= Charles Brayton (judge) =

American judge (1772–1834)

Charles Ray Brayton (October 31, 1772 – November 16, 1834) was a Rhode Island public figure who served as a justice of the Rhode Island Supreme Court from may 1814 to May 1818, and again from 1827 until his death in 1834.

==Early life, education, and career==
Born in Warwick, Rhode Island, to Daniel and Elizabeth (Atwood) Brayton, Brayton attended the local schools, but supplemented his education at home with the aid of his father and mother. Early in life he learned the trade of blacksmith, but later abandoned this to enter the field of public affairs, for which he was described as "well fitted both by reason of diligent study and tastes".

In 1794 he was admitted a freeman of Warwick, and the following year was elected to the office of constable. At the outbreak of the American Revolution he enlisted in the Pawtuxet Rangers and served under Captain Benjamin Arnold. In 1796 he was chosen first lieutenant of the Second Company of Warwick Militia, and in 1797 elected captain. In 1798 he became town sergeant and collector of taxes, in which office he served for five years. During this entire period he was "studying earnestly to prepare himself for more important public posts". In 1804, Brayton was chosen town clerk of Warwick, and continued to fill that office until his death, with the assistance of his sons in later years, when his time was employed with larger affairs. In 1808 he became colonel of the famous Kentish Artillery, and commanded the corps for five years.

==Judicial and legislative service==
In 1813, Brayton was chosen Chief Justice of the Court of Common Pleas. In 1814, was elected as a justice of the Rhode Island Supreme Court, and served for four years.

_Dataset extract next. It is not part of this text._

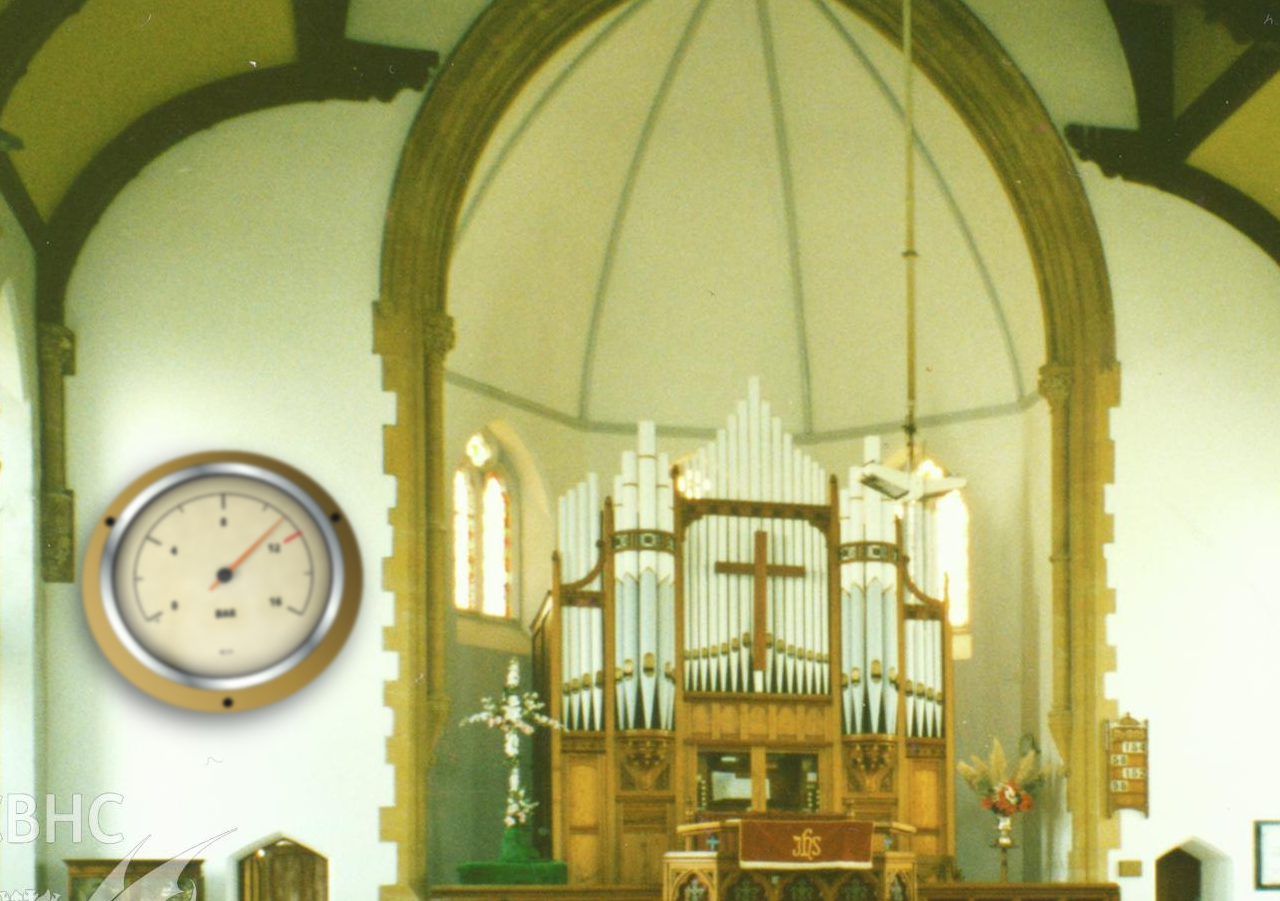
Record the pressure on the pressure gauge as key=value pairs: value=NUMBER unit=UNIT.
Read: value=11 unit=bar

Brayton was elected to the Rhode Island General Assembly in 1820, and re-elected several times. In 1822 he was among members of that body called to revise the laws of the state, and in 1824 he was a member of a convention called to frame a new constitution, which, however, was not accepted by the people. In 1827, on the reorganization of the judiciary of the state, he was again elected to the Supreme Court, and continued to fill that office until his death.

==Personal life==
Brayton married, in 1795, Rebecca Havens, daughter of William Havens, of Warwick. They were the parents of four children. His grandson, Charles R. Brayton, was also an influential political figure in Rhode Island.